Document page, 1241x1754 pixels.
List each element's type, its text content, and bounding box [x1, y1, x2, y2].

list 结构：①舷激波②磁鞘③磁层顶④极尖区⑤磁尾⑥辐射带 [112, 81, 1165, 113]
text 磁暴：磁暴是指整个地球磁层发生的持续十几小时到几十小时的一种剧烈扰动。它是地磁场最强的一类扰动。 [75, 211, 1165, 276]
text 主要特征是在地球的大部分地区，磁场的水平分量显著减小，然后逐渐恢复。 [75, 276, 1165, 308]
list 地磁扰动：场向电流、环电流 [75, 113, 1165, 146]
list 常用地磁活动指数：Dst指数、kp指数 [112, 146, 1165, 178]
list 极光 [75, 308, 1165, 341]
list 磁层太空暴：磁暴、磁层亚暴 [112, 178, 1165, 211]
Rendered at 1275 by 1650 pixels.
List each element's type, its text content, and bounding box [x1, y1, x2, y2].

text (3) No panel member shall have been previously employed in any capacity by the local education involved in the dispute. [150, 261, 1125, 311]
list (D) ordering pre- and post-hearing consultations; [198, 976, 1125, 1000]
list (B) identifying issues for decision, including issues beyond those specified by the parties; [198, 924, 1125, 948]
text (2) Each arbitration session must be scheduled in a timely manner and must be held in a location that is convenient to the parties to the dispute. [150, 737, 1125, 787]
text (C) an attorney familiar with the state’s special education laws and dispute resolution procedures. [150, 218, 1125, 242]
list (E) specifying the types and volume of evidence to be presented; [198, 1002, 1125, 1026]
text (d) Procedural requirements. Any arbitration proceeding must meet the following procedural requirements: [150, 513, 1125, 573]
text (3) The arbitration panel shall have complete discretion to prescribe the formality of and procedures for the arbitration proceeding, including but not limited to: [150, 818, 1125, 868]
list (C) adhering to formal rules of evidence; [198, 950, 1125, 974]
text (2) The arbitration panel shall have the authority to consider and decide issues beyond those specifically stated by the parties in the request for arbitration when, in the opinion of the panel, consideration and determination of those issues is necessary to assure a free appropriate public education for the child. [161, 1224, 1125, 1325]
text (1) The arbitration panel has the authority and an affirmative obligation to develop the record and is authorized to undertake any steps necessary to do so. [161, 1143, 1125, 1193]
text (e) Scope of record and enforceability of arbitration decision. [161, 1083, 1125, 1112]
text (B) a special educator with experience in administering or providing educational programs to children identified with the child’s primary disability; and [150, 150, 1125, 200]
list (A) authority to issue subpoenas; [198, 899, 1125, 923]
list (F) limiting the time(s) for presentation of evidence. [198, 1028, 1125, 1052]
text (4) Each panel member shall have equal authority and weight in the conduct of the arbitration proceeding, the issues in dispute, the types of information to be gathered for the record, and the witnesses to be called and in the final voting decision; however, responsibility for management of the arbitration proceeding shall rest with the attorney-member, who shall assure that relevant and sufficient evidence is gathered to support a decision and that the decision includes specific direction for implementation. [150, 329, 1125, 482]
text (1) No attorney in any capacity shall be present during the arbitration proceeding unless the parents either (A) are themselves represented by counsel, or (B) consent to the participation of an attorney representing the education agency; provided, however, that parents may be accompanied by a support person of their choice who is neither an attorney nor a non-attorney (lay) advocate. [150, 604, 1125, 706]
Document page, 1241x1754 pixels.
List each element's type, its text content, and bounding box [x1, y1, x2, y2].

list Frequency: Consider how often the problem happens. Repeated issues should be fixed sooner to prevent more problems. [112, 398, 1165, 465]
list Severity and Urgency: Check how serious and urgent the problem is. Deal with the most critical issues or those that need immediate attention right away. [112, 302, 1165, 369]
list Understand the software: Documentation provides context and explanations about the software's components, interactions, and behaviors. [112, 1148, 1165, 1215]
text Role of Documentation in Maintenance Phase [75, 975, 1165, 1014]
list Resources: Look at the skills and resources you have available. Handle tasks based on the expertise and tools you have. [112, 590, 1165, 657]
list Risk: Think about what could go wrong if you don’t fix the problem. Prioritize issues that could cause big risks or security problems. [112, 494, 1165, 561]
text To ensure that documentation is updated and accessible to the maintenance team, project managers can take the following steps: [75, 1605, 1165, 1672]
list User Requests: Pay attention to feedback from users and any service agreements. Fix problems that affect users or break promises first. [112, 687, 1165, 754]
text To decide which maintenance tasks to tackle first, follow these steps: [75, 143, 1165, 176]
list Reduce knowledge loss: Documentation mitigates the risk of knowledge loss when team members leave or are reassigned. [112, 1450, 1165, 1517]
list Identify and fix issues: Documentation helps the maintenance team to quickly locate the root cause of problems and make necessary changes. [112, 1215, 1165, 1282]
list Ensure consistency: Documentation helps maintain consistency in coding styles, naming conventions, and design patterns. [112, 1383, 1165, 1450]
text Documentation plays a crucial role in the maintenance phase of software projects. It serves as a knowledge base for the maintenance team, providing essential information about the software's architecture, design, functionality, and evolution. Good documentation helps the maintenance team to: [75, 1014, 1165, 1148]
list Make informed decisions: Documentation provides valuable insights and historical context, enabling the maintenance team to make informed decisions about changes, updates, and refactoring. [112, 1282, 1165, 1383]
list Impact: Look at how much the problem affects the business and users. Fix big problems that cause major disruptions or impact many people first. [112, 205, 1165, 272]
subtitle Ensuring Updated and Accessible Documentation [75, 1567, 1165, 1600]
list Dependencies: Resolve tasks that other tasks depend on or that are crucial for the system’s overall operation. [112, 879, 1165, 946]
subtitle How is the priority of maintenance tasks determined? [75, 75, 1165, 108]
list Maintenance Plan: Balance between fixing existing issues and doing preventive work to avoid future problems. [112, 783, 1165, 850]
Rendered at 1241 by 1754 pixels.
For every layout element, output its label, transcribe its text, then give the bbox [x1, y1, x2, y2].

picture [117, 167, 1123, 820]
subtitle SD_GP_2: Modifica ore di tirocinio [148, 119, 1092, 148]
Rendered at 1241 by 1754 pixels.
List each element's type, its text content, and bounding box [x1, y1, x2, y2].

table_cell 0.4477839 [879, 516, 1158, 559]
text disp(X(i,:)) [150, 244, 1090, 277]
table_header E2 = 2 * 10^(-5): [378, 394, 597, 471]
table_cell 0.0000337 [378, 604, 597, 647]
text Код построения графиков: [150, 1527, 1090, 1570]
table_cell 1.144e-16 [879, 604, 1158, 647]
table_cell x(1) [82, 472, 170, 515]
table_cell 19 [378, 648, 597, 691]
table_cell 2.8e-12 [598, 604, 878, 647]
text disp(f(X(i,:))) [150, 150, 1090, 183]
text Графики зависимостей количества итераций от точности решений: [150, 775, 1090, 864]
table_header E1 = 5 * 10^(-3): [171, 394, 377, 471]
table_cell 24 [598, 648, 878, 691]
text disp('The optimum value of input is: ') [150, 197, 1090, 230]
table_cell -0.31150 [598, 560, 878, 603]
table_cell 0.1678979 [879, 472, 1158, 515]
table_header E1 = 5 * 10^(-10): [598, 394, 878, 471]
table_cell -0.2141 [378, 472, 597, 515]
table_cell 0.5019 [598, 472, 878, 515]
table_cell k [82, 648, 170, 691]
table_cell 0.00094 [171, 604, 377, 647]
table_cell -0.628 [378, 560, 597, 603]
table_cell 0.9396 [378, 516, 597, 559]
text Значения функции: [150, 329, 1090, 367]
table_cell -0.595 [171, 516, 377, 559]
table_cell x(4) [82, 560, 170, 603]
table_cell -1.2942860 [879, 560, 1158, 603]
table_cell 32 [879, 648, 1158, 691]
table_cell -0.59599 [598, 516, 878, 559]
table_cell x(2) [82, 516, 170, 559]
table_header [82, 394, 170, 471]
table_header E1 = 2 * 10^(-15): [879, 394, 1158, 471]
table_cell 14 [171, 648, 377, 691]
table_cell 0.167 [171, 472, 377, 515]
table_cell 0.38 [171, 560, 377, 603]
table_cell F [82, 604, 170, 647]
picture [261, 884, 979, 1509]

EXERCISE PROMPT: Lines holding "including" are the ones to copy; find all of them in the listing.

EXPECTED OUTPUT:
list (B) identifying issues for decision, including issues beyond those specified by the parties; [198, 924, 1125, 948]
text (3) The arbitration panel shall have complete discretion to prescribe the formality of and procedures for the arbitration proceeding, including but not limited to: [150, 818, 1125, 868]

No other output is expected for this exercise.